Abbey Moses, president of College Democrats, and Rachael Shudde, president of College Republicans, address the student body on why they should vote.
Following the national elections in 2014, the United States Census released the Current Population Supplement where it was found that only 19.9% of individuals aged 18-29 turned out to vote. If the results of this survey were a traditional 8-sliced pizza, we, Millennials, ate about 1.592 pieces of pizza. That is terrible. Pizza deserves to be eaten because it is tasty. And votes should be cast because they are important.
Traditionally, political parties have not been expected to campaign directly to younger voters. But following the Obama campaign’s skillful use of social media and technological platforms in 2004 and 2008, the 2016 Presidential Candidates have devoted millions of dollars to become known for their #tweets and Instagram pics. The increased use of the Internet as a campaign tool caused an impressive 41.2% of Millennial voters to turnout in the Presidential election of 2012, according to the Census Bureau. As the social media blitz heats up with the 2016 Presidential Candidates, Trump has caught the attention of Millennials with his masterful, semi-hateful, always shocking use of social media to gain attention. And it is working. He is up in the polls.
There are obstacles presented by state legislation that deter Millennials from voting, such as banning same-day voter registration (you have to register at least 30 days before an election), the banning of out-of-precinct voting (college students must submit an absentee ballot), and photo-ID restrictions (I had to present more ID to vote last year than to get on a plane). However, the low voting rates of Millennials cannot be entirely linked to systemic issues. A large portion of the millennial generation is just too apathetic to vote.
So, to all our apathetic friends out there, the rest of this column is for you.
We totally understand that the processes of registration and voting are confusing. We also understand why you don’t think your voice is heard. We, as the presidents of the political clubs on campus, also sometimes struggle to remind ourselves of the immense value held in the privilege of voting. In order to brainwash you all into active constituents, we will now explain a few of the top reasons that voting is a) cool and b) extremely important to the American political process:
It is our constitutional right to vote, and a collective body of passionate Americans secured that right for us. When democratic voting was first instituted in the United States, only white male property holders could vote. It was not until the Indian Citizenship Act in 1924 that universal voting rights were secured for the entire general public. Sadly, even this did not mean an end to racial and socioeconomic barriers for voting that still plague constituents in the United States today. As educated young people, we have a responsibility to uphold our constitutional right and duty to vote. Furthermore, we have a community responsibility to vote for what we believe will create a more productive and positive society. The diversity among our beliefs is what makes our nation strong. Differing beliefs can unite to create bipartisan compromises that bring positive change. But this can only happen if we elect people to office who are representative of the entire population.

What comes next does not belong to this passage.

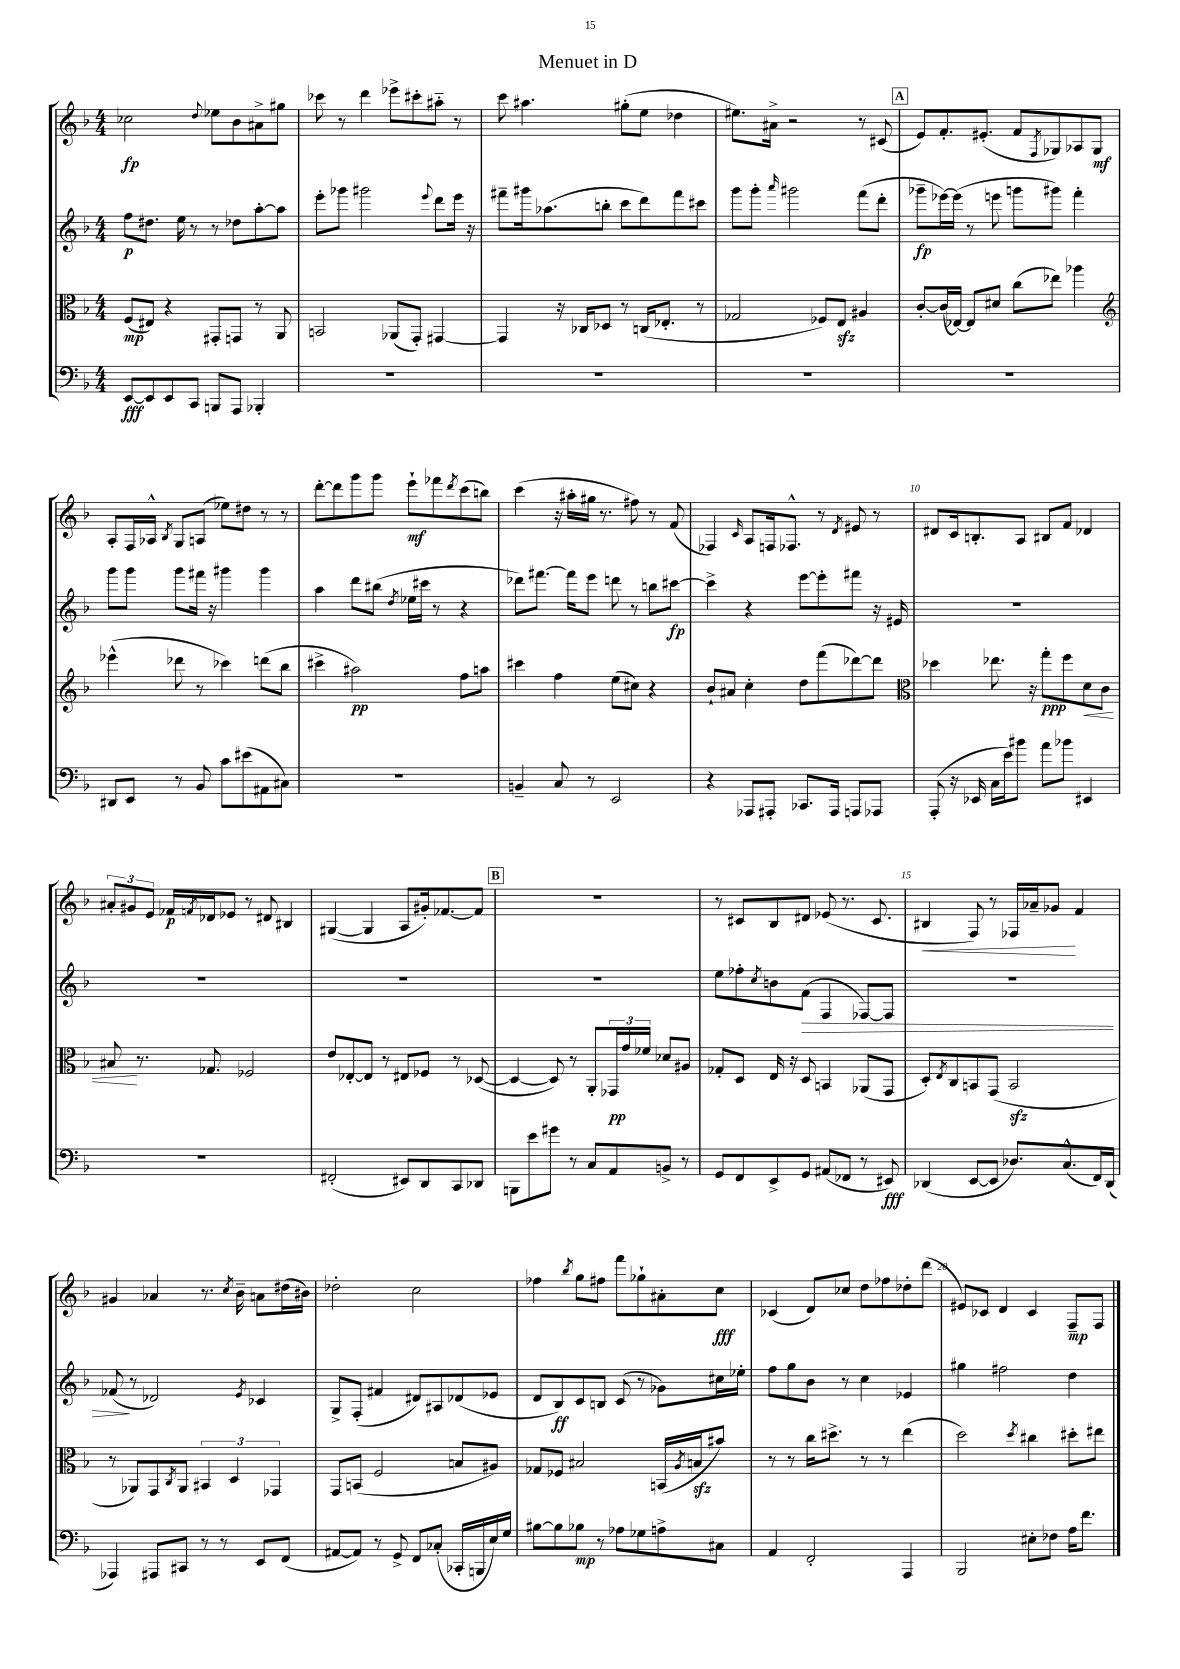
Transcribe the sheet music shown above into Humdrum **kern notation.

By definition, democracies are systems of government in which the power is granted to the people. Without free and open elections, American democracy would not exist. One third of American Millennials believe their vote is worthless. If our leaders believe that constituents don’t care, they will continue to take advantage of vulnerable people.
It is easy to be lazy about voting when it seems like our right. But in countries all around the world people walk for days to a voting booth, stand in line for hours and risk being killed just to cast a vote. American men and women around the world are fighting to defend our right to cast a ballot. If nothing else, take advantage of your right to vote, because there are people who die for that privilege.
There is a way we can guarantee that our votes are not thrown away, and that is to go and vote. While your preferred candidate may not win the particular election, you participated in the democratic process. We need to reject the idea that a vote is thrown away when our candidate doesn’t win.
As America’s largest generation, we, Millennials, have a lot of work to do. Voting is a way in which we can share our optimism for the future and begin to influence the change we desire to see.
So register to vote. It’s a quick drive down to the Taylor County Courthouse. You’re going to skip chapel anyway, so you might as well do something productive. And then get educated on the candidates. You can establish your own political identity through the quiz available at isidewith.com.
And on March 1, go vote. And celebrate with some pizza.